Center for Bioinformatics ZBIT, Tübingen University, Sand 14, 72076 Tübingen, Germany.
BMC Bioinformatics. 2010 Jan 18;11 Suppl 1(Suppl 1):S12. doi: 10.1186/1471-2105-11-S1-S12.
Metagenomics is the study of environmental samples using sequencing. Rapid advances in sequencing technology are fueling a vast increase in the number and scope of metagenomics projects. Most metagenome sequencing projects so far have been based on Sanger or Roche-454 sequencing, as only these technologies provide long enough reads, while Illumina sequencing has not been considered suitable for metagenomic studies due to a short read length of only 35 bp. However, now that reads of length 75 bp can be sequenced in pairs, Illumina sequencing has become a viable option for metagenome studies.
This paper addresses the problem of taxonomical analysis of paired reads. We describe a new feature of our metagenome analysis software MEGAN that allows one to process sequencing reads in pairs and makes assignments of such reads based on the combined bit scores of their matches to reference sequences. Using this new software in a simulation study, we investigate the use of Illumina paired-sequencing in taxonomical analysis and compare the performance of single reads, short clones and long clones.
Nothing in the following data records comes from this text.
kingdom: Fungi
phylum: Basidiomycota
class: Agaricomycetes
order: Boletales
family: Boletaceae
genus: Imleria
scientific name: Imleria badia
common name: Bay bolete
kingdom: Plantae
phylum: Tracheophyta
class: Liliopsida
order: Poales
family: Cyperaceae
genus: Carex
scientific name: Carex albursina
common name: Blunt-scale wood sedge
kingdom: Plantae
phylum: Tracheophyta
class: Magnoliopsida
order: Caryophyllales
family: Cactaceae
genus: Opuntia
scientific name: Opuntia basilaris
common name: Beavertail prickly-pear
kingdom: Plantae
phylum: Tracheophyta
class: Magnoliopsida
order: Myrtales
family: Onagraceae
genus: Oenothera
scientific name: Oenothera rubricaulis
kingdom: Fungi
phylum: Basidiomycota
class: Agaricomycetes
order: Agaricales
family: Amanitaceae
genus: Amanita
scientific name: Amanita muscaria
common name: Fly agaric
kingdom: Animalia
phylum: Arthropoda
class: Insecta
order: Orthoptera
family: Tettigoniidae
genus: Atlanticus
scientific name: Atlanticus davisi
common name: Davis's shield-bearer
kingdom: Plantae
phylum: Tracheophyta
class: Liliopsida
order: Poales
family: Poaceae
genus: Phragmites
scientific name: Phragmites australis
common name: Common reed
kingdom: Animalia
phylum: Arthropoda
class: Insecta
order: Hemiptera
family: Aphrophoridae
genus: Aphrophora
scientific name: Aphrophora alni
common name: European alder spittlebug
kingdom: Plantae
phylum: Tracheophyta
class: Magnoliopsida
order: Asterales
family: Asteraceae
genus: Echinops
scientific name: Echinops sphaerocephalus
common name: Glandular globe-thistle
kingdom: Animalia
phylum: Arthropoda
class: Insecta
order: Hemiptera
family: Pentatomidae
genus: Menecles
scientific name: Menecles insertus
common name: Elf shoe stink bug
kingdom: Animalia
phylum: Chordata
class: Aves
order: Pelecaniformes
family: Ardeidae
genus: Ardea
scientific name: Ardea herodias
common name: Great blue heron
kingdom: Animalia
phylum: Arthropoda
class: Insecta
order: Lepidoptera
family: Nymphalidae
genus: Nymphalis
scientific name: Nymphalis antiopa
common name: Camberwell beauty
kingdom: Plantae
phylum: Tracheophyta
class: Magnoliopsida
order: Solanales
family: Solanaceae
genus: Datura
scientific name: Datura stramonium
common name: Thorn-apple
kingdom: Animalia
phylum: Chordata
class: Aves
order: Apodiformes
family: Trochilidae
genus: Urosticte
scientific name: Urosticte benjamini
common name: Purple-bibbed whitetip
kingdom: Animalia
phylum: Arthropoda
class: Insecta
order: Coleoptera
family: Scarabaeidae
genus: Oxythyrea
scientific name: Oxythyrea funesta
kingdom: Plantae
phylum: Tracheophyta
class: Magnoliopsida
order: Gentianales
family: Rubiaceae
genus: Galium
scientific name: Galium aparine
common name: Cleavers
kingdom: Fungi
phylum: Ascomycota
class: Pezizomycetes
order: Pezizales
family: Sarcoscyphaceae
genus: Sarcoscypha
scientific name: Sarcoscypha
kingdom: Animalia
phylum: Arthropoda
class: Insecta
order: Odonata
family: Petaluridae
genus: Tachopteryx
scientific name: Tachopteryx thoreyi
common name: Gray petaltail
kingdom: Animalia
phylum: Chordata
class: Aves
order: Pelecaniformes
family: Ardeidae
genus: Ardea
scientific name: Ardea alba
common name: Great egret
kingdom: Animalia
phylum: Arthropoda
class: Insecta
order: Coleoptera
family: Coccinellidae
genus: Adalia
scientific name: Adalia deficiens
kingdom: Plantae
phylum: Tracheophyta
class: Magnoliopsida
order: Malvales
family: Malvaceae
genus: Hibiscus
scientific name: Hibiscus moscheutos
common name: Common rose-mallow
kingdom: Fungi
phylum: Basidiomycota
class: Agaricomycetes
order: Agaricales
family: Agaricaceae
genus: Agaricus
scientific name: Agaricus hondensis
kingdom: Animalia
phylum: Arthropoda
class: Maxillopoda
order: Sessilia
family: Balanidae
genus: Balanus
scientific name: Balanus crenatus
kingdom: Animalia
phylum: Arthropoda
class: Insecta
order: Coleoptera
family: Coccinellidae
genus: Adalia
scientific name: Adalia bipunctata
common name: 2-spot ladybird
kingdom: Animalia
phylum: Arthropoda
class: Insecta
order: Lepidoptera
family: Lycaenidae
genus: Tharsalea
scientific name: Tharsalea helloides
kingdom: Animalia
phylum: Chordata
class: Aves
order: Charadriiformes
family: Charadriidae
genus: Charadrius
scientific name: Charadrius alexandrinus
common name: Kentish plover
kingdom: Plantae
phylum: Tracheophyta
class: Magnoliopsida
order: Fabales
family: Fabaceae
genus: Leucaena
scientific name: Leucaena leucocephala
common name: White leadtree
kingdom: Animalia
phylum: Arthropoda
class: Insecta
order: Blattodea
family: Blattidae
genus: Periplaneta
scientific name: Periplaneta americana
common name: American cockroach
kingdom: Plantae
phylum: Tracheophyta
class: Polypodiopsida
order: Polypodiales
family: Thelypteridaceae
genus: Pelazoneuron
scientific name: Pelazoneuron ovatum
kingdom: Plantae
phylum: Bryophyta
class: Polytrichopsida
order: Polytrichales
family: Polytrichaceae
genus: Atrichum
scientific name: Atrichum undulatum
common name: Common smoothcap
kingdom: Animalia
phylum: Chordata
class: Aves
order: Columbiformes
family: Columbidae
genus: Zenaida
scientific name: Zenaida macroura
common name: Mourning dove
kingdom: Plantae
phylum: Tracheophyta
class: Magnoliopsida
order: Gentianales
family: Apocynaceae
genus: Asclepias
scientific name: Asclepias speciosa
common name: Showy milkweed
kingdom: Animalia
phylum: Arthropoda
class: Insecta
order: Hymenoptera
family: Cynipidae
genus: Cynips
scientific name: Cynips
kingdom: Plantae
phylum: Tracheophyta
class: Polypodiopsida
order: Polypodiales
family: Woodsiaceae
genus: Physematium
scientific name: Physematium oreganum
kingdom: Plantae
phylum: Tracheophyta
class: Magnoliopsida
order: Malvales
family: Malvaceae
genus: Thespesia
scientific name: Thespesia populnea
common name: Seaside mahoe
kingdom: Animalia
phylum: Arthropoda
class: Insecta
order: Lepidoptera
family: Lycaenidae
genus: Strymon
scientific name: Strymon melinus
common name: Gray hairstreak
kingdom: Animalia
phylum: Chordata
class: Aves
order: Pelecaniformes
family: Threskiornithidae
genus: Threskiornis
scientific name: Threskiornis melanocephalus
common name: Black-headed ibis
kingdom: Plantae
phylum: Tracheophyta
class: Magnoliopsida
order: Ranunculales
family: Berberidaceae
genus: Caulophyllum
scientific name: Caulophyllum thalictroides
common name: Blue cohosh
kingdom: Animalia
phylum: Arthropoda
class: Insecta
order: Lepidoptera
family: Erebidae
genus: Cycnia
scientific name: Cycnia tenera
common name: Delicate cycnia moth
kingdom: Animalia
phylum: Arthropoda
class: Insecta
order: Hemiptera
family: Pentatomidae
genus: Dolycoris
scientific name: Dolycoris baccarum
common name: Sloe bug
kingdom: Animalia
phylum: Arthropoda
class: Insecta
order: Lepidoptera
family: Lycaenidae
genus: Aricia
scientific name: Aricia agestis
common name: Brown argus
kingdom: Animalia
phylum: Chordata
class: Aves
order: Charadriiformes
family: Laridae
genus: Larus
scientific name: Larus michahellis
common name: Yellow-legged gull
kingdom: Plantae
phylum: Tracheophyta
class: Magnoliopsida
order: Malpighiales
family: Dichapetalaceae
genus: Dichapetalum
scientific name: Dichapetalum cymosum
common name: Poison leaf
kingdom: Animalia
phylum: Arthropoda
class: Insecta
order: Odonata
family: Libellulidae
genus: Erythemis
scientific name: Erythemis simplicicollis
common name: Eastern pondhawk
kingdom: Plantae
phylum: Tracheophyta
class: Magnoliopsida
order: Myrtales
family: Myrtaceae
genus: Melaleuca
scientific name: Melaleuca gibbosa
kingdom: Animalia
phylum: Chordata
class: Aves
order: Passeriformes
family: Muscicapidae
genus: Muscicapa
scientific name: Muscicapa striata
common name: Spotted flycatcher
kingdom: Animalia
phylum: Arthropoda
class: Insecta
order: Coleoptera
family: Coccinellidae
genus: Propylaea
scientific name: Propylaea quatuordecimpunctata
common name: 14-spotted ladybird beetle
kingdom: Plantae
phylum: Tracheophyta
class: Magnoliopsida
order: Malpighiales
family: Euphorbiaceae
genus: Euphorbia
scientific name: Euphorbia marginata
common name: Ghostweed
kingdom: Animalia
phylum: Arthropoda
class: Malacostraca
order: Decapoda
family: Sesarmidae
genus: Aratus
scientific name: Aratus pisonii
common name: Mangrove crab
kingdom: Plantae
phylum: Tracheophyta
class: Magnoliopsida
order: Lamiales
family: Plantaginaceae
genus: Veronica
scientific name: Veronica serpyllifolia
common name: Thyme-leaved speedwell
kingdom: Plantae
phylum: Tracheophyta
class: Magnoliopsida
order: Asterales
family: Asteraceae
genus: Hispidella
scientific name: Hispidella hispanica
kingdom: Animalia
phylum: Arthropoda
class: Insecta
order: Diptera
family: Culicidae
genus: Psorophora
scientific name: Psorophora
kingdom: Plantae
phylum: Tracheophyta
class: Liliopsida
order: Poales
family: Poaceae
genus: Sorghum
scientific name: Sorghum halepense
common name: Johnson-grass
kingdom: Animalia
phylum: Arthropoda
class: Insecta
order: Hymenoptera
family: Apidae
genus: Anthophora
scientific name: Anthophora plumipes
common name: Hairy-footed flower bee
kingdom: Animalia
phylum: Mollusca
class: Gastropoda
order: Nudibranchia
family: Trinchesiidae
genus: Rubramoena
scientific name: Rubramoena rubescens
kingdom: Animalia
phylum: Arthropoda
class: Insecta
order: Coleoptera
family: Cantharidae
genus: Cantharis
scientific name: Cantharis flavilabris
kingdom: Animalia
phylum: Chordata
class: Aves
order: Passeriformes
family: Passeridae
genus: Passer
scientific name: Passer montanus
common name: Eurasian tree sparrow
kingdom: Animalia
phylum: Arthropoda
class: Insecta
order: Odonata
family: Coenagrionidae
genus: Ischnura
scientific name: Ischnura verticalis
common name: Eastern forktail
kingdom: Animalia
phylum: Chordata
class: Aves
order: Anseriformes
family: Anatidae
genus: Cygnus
In addition, we also compare against simulated Roche-454 sequencing runs.
This work shows that paired reads perform better than single reads, as expected, but also, perhaps slightly less obviously, that long clones allow more specific assignments than short ones. A new version of the program MEGAN that explicitly takes paired reads into account is available from our website.
宏基因组学是使用测序技术研究环境样本的学科。测序技术的快速发展推动了宏基因组学项目数量和范围的大幅增加。到目前为止,大多数宏基因组测序项目都是基于 Sanger 或 Roche-454 测序的,因为只有这些技术能够提供足够长的读长,而 Illumina 测序由于读长仅为 35bp 而不适合宏基因组学研究。然而,现在可以对长度为 75bp 的读长进行双端测序,因此 Illumina 测序已经成为宏基因组学研究的一种可行选择。
本文解决了双端测序的分类分析问题。我们描述了我们的宏基因组分析软件 MEGAN 的一个新功能,该功能允许对测序读长进行双端处理,并基于其与参考序列匹配的综合位得分来对这些读长进行分配。使用这种新软件进行模拟研究,我们调查了 Illumina 双端测序在分类分析中的应用,并比较了单读长、短克隆和长克隆的性能。此外,我们还与模拟的 Roche-454 测序运行进行了比较。
这项工作表明,双端读长的表现优于单端读长,这是预期的结果,但也可能不太明显的是,长克隆比短克隆允许更具体的分配。我们的网站上提供了一个新版本的 MEGAN 程序,该程序明确考虑了双端读长。